Le monde de l’« être ». Contrairement aux règles qui relèvent du devoir-être, ces dernières consistent dans le fait que quelque chose est. En d’autres termes, « si A est, B est »[18]. Cette forme, qu’endossent les normes de l’être, fait d’elles l’exact opposé des normes qui se conjuguent à l’impératif. Elles ne véhiculent aucune forme d’obligation. Ces normes ne font que décrire un « état certain, possible ou probable, dans lequel seront une chose, une situation ou un évènement si telles conditions sont remplies »[19]. Éclairons-nous d’un exemple. Lorsque la pomme se décroche de l’arbre, elle tombe. Bien qu’elle soit mûre ou qu’une bourrasque ait secoué la branche sur laquelle elle était accrochée, la pomme n’avait aucune obligation de tomber. Elle est venue heurter le sol sans qu’elle ait fait l’objet d’un quelconque ordre. Si la pomme est tombée, c’est parce que plus aucune force contraire – celle de la branche de l’arbre – ne s’opposait à ce que s’exerce sur elle la loi de la gravitation. Cette norme, qu’est la loi de Newton, ne commande pas à la pomme de tomber, elle décrit simplement le pourquoi de sa chute, soit le phénomène d’attraction de la terre sur tout corps positionné jusqu’à une certaine distance de sa surface. Comme l’a démontré Kelsen, au même titre que les normes qui relèvent du devoir-être, les normes qui appartiennent au monde de l’être, sont structurées de telle façon qu’elles « lient l’un à l’autre deux éléments »[20]. Ce lien dont il est question a, cependant, nous dit-il, « une signification radicalement différente »[21], selon que la norme qui l’énonce se conjugue à l’impératif, ou selon qu’elle se conjugue à l’indicatif. Dans le premier cas, il s’agira, nous l’avons vu, d’un lien d’imputation entre un présupposé et une conséquence. Dans le second, ce lien sera de nature causale, c’est-à-dire, qu’il unit une cause à son effet. Telle est la finalité des normes de l’« être » : décrire la causalité du mouvement des choses, leur survenance, l’ordre de leur déroulement. Si la pomme se décroche de l’arbre, elle tombe nécessairement. Ce phénomène est systématique et se répètera autant de fois que la branche de l’arbre ne sera plus en mesure supporter le poids de la pomme.

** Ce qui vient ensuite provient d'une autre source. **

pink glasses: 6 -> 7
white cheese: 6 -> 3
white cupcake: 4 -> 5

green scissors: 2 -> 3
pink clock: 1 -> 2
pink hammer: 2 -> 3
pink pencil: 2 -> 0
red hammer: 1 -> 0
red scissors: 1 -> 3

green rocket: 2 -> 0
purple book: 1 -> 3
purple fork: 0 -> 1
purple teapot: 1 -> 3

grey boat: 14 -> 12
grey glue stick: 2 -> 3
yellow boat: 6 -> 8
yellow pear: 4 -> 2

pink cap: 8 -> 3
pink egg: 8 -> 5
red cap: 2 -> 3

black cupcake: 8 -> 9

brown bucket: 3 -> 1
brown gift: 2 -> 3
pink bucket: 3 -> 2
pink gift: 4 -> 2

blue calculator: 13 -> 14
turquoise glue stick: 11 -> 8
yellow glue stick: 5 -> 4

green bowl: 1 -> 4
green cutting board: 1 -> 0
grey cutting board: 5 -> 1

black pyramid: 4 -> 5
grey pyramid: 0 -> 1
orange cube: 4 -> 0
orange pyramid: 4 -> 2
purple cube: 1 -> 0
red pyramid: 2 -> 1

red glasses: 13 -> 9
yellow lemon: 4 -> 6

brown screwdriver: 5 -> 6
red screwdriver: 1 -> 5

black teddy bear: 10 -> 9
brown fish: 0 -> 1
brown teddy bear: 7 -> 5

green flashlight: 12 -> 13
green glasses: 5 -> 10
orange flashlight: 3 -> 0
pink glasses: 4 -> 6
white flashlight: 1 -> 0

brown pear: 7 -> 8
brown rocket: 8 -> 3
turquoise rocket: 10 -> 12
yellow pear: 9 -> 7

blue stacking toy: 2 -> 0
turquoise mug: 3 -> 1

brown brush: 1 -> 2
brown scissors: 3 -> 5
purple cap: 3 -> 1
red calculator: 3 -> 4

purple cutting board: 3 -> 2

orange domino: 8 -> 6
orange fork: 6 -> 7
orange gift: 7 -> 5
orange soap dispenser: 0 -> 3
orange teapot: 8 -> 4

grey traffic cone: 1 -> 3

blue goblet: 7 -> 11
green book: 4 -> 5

Lois de la nature et lois humaines. Il en résulte que les règles qui appartiennent au monde de l’être sont vraies ou fausses, mais, en aucune manière, ne peuvent être transgressées[22]. La pomme ne saurait violer la loi de la gravitation[23]. S’il s’avérait qu’elle ne tombait pas, cela signifierait simplement que le principe posé par Newton est faux. Il faudrait, par conséquent, que les scientifiques s’attellent à en élaborer un nouveau « à partir de l’observation du réel »[24]. C’est là, la marque des normes de l’être. Leur édiction ne procède jamais d’un acte de volonté ; elle repose toujours sur l’observation du cours des choses. D’aucuns en déduisent, qu’elles ne peuvent être que des lois de la nature[25]. Pour Kelsen, « la différence essentielle entre le principe de causalité et le principe d’imputation normative réside en ceci que la relation des évènements, dans le cas de la causalité, est indépendante d’un acte humain ou d’une volonté surhumaine tandis que le lien, dans les cas d’imputation, est issu d’un acte de volonté humaine […] »[26]. Autrement dit, si les normes sous-tendues par le couple cause-effet doivent être rangées parmi les lois naturelles, celles qui empruntent la structure présupposé-conséquence, sont des lois humaines. Alors que « la Nature […] sait seulement fabriquer de l’être »[27], l’Homme ne peut, quant à lui, produire que du « devoir-être »[28]. Qu’en est-il de la norme technique ?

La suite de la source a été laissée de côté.